Hello Alice,
I have a first implementation on the 'depot_remove' [1] branch. It can be improved or changed. Please note that this is a partial implementation. There are some TODOs comments. I also commented on it as much as possible for clarity.
thanks a lot for sharing!
As I'm short of time until the end of this month, I only had a cursory glance. I may miss parts of the picture but the solution looks more complex than I thought. For example, I'm unable to quickly assess if cyclic dependencies (two bad pkgs that refer to each other in their archives files) may pose a risk.
In my perception, the complexity comes from the approach of building up an internal representation (introducing notions of graph, vertex, edges, neighbor along the way) instead of working with the plain file system directly.
- Collect orphan archive reference by no PKG. Make that last step optional? As it requires traversing the depot for any other archive types. I am questioning myself if this is necessary.

(Written task 1)
In the records, copy out the lines from the one containing "## Requirements" through the end of the records, inclusive, without changing them.

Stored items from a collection
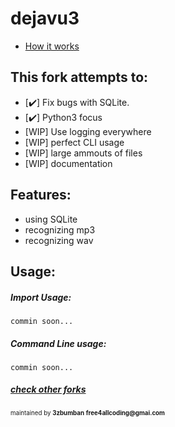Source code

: # dejavu3
* [How it works](http://willdrevo.com/fingerprinting-and-audio-recognition-with-python/)

## This fork attempts to:
* [:heavy_check_mark:] Fix bugs with SQLite.
* [:heavy_check_mark:] Python3 focus
* [WIP] Use logging everywhere
* [WIP] perfect CLI usage
* [WIP] large ammouts of files
* [WIP] documentation

## Features:
- using SQLite
- recognizing mp3
- recognizing wav

## Usage:
##### Import Usage:
`commin soon...`    <br>
##### Command Line usage:
`commin soon...`    <br>

##### [check other forks](http://forked.yannick.io/worldveil/dejavu)
<sub><sup>maintained by **3zbumban** __free4allcoding@gmai.com__</sup></sub>
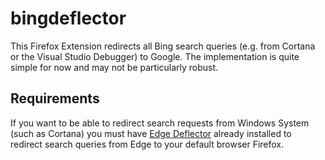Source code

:# bingdeflector
This Firefox Extension redirects all Bing search queries (e.g. from Cortana or the Visual Studio Debugger) to Google. 
The implementation is quite simple for now and may not be particularly robust.

## Requirements
If you want to be able to redirect search requests from Windows System (such as Cortana) you must have [Edge Deflector](https://github.com/da2x/EdgeDeflector) already installed to redirect search queries from Edge to your default browser Firefox.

(Written task 2)
Continue the thread about the 'depot_remove' branch implementation from its last line.

(Reply 1)
## Requirements
If you want to be able to redirect search requests from Windows System (such as Cortana) you must have [Edge Deflector](https://github.com/da2x/EdgeDeflector) already installed to redirect search queries from Edge to your default browser Firefox.

(Reply 2)
That's what I had in mind in the first place - operating like a garbage collector. If we find that we ultimately need to traverse the depot anyway to implement this, I wonder what is gained by building up a cached internal representation of the depot structure beforehand. I foresee that we'd end up at a much more straight-forward solution by simply traversing the depot, and iterating this process until no further work can be done (no orphaned content remains in the depot), like I described in my previous posting.
If you don't find the idea worth pursuing, can you share why? Or may you give implementing it a try to see which version makes you more comfortable in terms of simplicity?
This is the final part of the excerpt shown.